Stored data entries
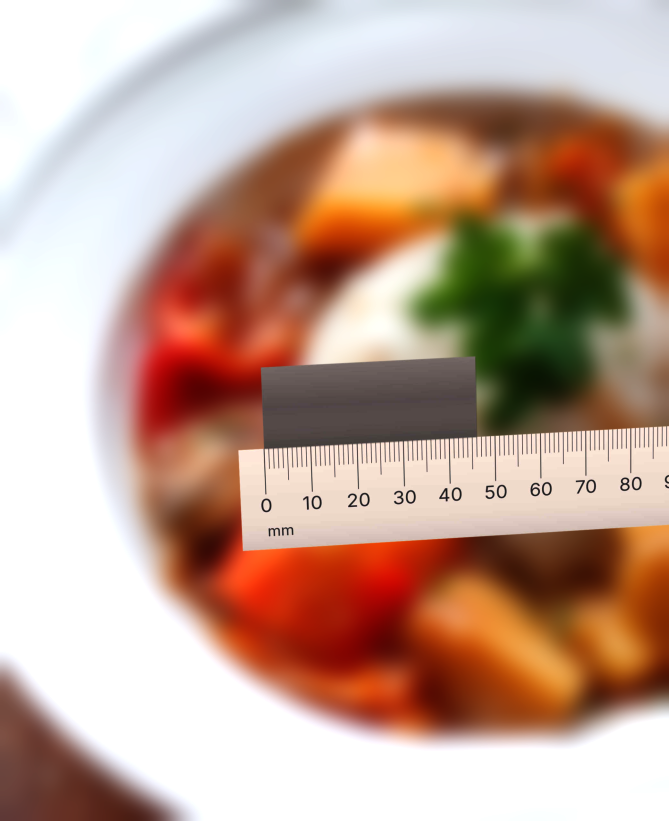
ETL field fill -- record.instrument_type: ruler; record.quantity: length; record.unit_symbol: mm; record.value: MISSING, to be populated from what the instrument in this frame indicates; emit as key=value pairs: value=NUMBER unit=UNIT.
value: value=46 unit=mm
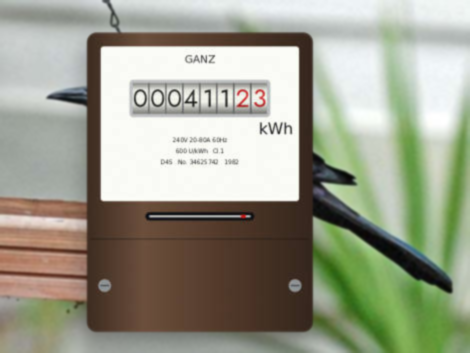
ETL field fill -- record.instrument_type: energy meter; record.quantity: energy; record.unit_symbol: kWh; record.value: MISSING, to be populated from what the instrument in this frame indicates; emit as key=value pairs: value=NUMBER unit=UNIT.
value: value=411.23 unit=kWh
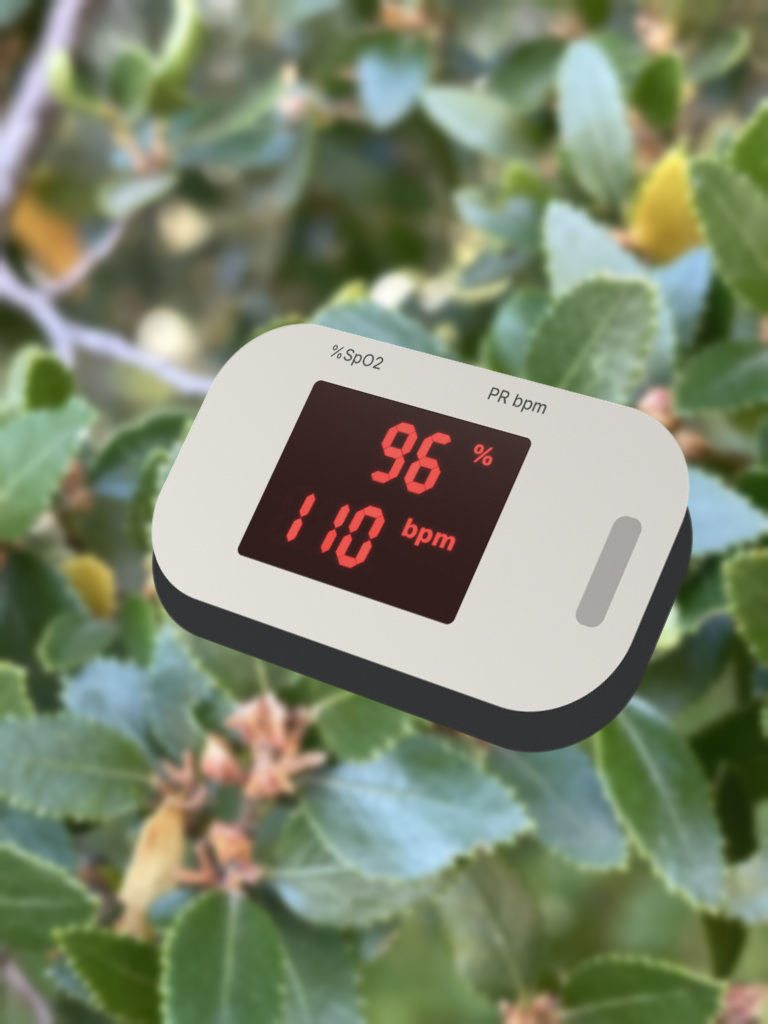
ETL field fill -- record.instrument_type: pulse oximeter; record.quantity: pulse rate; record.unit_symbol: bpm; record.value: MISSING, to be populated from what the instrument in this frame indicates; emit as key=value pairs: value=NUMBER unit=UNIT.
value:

• **Exercise objective**
Convert all of the data above into a numbered list, one line per item, leaving out blank lines and the pictures.

• **Solution to the exercise**
1. ETL field fill -- record.instrument_type: ruler; record.quantity: length; record.unit_symbol: mm; record.value: MISSING, to be populated from what the instrument in this frame indicates; emit as key=value pairs: value=NUMBER unit=UNIT.
2. value: value=46 unit=mm
3. ETL field fill -- record.instrument_type: energy meter; record.quantity: energy; record.unit_symbol: kWh; record.value: MISSING, to be populated from what the instrument in this frame indicates; emit as key=value pairs: value=NUMBER unit=UNIT.
4. value: value=411.23 unit=kWh
5. ETL field fill -- record.instrument_type: pulse oximeter; record.quantity: pulse rate; record.unit_symbol: bpm; record.value: MISSING, to be populated from what the instrument in this frame indicates; emit as key=value pairs: value=NUMBER unit=UNIT.
6. value:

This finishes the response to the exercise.